# [Exercise objective]
Output the lines from the start of the material through the line containing "Седоковой. Из Бостонского университета, где" as a JSON list of strings, one string per line, with blank lines left out.

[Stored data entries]
########
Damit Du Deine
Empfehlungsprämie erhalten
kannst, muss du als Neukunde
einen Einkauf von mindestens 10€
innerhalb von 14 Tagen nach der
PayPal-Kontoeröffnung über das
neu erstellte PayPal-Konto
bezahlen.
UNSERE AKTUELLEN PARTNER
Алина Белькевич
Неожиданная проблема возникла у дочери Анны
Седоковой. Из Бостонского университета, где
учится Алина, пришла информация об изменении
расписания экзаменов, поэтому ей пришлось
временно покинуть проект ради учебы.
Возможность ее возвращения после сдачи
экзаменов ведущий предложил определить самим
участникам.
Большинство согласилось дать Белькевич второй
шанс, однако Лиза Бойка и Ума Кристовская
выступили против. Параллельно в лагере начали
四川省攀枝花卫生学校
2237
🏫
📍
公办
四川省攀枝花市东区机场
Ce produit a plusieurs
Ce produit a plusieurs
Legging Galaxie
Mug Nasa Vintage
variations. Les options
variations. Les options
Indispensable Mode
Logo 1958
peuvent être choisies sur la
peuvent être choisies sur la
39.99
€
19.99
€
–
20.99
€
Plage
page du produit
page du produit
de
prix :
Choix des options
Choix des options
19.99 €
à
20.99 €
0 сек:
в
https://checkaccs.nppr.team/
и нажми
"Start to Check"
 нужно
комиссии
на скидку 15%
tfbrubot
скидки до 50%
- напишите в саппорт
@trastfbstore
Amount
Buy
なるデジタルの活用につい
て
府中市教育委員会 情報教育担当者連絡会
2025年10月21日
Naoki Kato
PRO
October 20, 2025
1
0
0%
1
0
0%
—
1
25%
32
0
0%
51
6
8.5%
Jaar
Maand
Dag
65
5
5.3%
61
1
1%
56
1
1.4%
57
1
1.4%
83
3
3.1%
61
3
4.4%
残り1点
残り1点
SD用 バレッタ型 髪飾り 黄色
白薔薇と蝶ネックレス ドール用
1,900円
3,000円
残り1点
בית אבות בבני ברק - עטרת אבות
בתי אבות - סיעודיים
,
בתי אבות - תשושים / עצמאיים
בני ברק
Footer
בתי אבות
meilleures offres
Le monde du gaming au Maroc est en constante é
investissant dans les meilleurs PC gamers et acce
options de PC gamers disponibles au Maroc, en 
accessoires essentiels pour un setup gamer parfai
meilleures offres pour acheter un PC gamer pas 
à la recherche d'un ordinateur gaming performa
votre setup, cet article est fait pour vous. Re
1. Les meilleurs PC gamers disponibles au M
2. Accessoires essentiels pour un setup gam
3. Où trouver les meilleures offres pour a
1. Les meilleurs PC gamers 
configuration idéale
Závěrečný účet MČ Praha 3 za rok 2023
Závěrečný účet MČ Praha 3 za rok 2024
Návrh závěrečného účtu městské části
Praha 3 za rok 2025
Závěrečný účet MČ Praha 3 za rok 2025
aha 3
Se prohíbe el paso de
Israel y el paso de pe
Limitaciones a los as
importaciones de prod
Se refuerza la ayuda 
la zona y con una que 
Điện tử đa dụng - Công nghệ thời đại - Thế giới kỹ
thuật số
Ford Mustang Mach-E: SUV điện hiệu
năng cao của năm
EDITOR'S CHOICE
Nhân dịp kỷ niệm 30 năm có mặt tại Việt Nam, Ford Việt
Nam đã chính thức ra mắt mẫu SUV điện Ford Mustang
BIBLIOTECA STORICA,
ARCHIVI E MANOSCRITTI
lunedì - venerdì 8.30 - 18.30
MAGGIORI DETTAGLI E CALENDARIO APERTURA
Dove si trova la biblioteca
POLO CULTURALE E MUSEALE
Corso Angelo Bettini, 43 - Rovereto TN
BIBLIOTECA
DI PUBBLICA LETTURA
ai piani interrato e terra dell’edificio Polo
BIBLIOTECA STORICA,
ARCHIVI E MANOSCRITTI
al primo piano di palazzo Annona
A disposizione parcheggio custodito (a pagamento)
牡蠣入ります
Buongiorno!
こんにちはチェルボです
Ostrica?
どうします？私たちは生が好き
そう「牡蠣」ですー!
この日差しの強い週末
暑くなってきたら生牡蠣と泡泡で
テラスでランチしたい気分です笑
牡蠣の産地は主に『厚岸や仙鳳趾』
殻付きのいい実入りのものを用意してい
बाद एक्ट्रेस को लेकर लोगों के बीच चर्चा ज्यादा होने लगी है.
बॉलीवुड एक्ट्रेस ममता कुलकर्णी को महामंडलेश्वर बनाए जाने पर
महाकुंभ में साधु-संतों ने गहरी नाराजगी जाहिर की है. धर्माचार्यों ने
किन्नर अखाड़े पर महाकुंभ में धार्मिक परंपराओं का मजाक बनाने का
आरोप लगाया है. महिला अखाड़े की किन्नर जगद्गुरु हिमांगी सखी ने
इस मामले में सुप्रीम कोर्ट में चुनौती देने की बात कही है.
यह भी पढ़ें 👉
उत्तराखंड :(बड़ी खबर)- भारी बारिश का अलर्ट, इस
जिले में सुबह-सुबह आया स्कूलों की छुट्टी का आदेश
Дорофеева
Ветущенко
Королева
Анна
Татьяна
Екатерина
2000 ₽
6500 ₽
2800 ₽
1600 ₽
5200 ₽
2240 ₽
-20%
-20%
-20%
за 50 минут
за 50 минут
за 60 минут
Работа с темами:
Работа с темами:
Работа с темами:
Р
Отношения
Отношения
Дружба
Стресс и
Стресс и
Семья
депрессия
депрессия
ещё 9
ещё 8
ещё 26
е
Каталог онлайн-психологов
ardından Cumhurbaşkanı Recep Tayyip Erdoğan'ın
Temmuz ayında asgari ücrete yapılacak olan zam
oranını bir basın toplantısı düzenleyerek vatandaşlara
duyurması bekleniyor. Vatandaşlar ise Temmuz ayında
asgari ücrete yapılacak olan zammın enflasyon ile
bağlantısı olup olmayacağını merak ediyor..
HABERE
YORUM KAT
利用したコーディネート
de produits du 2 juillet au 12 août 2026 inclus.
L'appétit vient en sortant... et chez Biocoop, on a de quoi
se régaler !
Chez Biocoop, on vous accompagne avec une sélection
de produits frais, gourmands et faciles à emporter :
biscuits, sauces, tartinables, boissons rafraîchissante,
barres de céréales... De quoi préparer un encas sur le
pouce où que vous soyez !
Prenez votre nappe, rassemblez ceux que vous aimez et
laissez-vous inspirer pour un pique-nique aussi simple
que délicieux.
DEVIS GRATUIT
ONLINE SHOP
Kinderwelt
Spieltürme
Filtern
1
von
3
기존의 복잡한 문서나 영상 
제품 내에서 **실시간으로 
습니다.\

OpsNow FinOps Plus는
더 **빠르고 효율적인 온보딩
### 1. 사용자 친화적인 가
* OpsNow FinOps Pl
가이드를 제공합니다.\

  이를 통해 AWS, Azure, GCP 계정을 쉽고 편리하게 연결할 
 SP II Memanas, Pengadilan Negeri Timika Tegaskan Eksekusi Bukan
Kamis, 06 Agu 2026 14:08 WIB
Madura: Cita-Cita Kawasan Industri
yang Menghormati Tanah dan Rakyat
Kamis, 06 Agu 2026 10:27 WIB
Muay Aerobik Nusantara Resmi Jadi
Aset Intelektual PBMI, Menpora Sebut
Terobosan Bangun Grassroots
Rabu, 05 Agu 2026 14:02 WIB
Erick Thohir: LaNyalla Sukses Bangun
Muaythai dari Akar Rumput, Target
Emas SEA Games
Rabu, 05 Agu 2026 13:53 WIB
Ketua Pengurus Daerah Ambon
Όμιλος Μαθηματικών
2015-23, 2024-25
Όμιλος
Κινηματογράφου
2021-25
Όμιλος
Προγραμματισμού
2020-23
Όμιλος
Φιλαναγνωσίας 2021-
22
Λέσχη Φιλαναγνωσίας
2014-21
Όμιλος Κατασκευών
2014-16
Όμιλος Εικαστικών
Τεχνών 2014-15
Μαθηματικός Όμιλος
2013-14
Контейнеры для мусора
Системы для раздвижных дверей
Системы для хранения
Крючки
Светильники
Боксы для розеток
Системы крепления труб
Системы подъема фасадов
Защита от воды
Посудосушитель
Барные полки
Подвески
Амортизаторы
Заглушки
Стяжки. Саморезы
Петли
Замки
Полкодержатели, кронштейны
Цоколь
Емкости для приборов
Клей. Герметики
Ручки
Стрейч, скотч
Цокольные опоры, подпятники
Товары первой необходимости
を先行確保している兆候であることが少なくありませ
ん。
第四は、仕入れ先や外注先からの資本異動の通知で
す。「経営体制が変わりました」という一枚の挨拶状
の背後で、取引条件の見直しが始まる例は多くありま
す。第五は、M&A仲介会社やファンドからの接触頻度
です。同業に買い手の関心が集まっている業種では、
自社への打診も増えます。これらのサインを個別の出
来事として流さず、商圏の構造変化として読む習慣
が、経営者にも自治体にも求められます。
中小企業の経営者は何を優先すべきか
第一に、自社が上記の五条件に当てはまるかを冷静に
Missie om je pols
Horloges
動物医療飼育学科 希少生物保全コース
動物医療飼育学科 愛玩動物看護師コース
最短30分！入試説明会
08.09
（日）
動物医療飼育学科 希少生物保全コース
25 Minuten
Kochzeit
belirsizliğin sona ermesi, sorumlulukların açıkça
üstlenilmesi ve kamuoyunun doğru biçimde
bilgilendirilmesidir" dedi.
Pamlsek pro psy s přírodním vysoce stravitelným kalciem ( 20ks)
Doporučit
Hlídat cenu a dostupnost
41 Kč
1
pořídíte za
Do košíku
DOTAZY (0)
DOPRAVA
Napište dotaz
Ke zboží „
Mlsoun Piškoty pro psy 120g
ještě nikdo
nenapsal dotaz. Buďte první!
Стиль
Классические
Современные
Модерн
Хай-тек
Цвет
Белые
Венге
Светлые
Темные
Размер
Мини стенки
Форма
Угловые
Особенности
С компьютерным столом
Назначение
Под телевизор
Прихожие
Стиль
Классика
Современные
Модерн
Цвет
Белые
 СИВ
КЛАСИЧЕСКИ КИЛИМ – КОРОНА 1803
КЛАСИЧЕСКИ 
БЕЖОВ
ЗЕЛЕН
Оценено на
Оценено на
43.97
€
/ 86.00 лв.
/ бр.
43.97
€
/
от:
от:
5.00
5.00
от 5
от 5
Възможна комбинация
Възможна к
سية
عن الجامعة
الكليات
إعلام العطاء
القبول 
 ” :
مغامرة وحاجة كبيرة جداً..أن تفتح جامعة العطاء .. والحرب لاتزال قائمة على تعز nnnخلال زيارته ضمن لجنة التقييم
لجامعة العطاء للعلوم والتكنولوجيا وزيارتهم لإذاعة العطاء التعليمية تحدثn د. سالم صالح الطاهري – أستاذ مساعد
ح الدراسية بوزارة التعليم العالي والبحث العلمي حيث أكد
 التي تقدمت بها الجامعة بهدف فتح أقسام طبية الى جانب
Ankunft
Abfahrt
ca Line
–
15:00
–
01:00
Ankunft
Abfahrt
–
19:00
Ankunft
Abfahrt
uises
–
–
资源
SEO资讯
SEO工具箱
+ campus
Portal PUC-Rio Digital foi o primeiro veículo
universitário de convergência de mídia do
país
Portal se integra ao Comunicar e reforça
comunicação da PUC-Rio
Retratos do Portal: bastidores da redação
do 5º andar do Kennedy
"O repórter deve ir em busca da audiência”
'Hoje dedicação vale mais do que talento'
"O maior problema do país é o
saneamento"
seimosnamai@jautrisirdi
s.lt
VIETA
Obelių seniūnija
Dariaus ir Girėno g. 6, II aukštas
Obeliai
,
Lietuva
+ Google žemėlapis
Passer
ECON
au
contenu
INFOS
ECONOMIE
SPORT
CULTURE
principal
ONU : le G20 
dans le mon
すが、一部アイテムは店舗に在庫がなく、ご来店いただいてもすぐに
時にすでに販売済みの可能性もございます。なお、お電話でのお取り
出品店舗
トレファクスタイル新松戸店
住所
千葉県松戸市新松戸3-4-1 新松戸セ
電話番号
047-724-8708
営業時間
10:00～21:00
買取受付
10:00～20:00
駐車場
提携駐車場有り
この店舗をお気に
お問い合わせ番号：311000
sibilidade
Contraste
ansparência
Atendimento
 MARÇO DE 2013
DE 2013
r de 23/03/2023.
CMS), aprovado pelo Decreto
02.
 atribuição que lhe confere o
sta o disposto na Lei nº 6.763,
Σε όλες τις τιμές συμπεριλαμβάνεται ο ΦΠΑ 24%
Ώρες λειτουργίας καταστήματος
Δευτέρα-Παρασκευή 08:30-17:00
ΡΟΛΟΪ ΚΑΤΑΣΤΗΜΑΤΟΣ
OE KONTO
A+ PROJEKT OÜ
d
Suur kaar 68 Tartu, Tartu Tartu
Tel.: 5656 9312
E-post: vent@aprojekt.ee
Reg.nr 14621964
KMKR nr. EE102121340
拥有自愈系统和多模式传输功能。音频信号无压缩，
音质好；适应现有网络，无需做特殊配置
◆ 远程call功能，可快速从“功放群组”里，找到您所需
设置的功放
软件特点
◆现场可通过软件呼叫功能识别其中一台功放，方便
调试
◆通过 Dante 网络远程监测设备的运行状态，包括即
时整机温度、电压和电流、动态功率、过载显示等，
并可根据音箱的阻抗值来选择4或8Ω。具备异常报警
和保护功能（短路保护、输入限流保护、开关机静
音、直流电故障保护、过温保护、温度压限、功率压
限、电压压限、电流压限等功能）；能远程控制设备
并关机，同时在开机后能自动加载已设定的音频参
########
# [Task response]
[
  "Damit Du Deine",
  "Empfehlungsprämie erhalten",
  "kannst, muss du als Neukunde",
  "einen Einkauf von mindestens 10€",
  "innerhalb von 14 Tagen nach der",
  "PayPal-Kontoeröffnung über das",
  "neu erstellte PayPal-Konto",
  "bezahlen.",
  "UNSERE AKTUELLEN PARTNER",
  "Алина Белькевич",
  "Неожиданная проблема возникла у дочери Анны",
  "Седоковой. Из Бостонского университета, где"
]